Cancer can be thought of as being evolution in action. Very simply put: if something replicates faster than its siblings it will dominate its environment, a fact that is as true of cells as it is of rabbits. However, in the human body, with its exquisite regulation of functional tissues and organs, replication is normally kept under control and almost all cells divide very slowly or not at all. Why is this? Because the somatic (i.e. body) cells do not contribute to the next generation, only the germ line cells (which make sperm and eggs) do. Thus there is no evolutionary competition between cells (c.f. ant colonies: the workers are sterile and do not contribute to the next generation, so there’s no evolutionary competition between them and they’ll willingly sacrifice themselves for the colony) – they don’t try to outgrow each other and dominate their organ, because that would be bad for the organism and their genetic material would not be passed on to the next generation. The problem is that evolution is blind so there’s no ‘trying to outgrow’ or foresight involved. If one cell looses the shackles that stop it from replicating it will replicate, causing cancer. It doesn’t ‘know’ that it will only be able to replicate until the organism dies, at which point all its progeny will die too. The effects of natural selection don’t stop there though: one mutation may allow a cell to ignore one signal to stop dividing, but if one of the group of dividing cells acquires another mutation that allows it to divide even faster, then its progeny will come to dominate the tumour.

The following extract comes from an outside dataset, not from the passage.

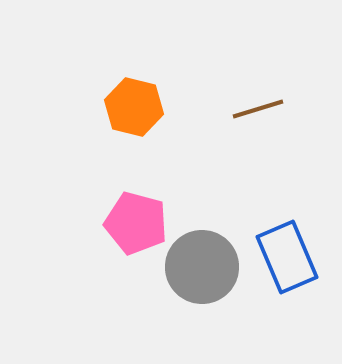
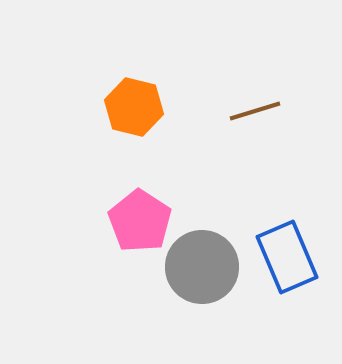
brown line: moved 3 px left, 2 px down
pink pentagon: moved 4 px right, 2 px up; rotated 18 degrees clockwise
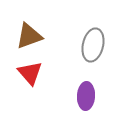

So what are the changes that cause cancer, and why do they occur? As I’ve just alluded to, we’re talking about mutations – changes to the signal transduction pathways that tell the cells what to do. Mutations happen for all sorts of reasons, most commonly because DNA replication (required for every cell to divide) makes mistakes. Certain things, such as UV light (in sunshine) and many of the components of cigarette smoke also cause mutations and so can increase the likelihood of cancer developing. However, many of the other substances that have been touted as ‘causing cancer’ (c.f. the Daily Mail) have only very mild effects if any.

Simply replicating faster isn’t enough for a cell to become cancerous. Its progeny will still mature and eventually stop growing as they differentiate into skin cells or white blood cells or whatever. In addition, when the body notices the cancer, the immune system will tell the cells to “commit suicide” – i.e. undergo apoptosis. If it forms a lump of cells, there won’t be a blood supply so the ones in the centre will die. After a certain number of divisions, cells slow down and enter ‘senescence’. What I’m trying to say is that one mutation in a single pathway is not enough to create a tumour and kill you. There are several ‘hallmarks’, or characteristics that a potential cancer cell needs to acquire through different mutations in different pathways. These are: 

  • Self-sufficiency in growth signals
  • Insensitivity to anti-growth signals
  • Evading apoptosis (so the cells cannot “commit suicide”)
  • Limitless replicative potential (immortality – most cells can only divide a finite number of times)
  • Sustained angiogenesis (creating a blood supply to the tumour)
  • Tissue invasion and metastasis (this is what kills people, when the tumour invades surrounding areas, bits fall into the blood stream and grow in other parts of the body)

Only once some of the cells of a tumour acquire all these characteristics do you have a full-blown aggressive cancer.

In the following posts on this topic I’ll talk about cancer therapies, leukemia and other types of cancer, as well as the mechanisms of some of the more “popular” cancers (colon, breast, cervical and prostate) and what is meant by predisposition to certain cancers.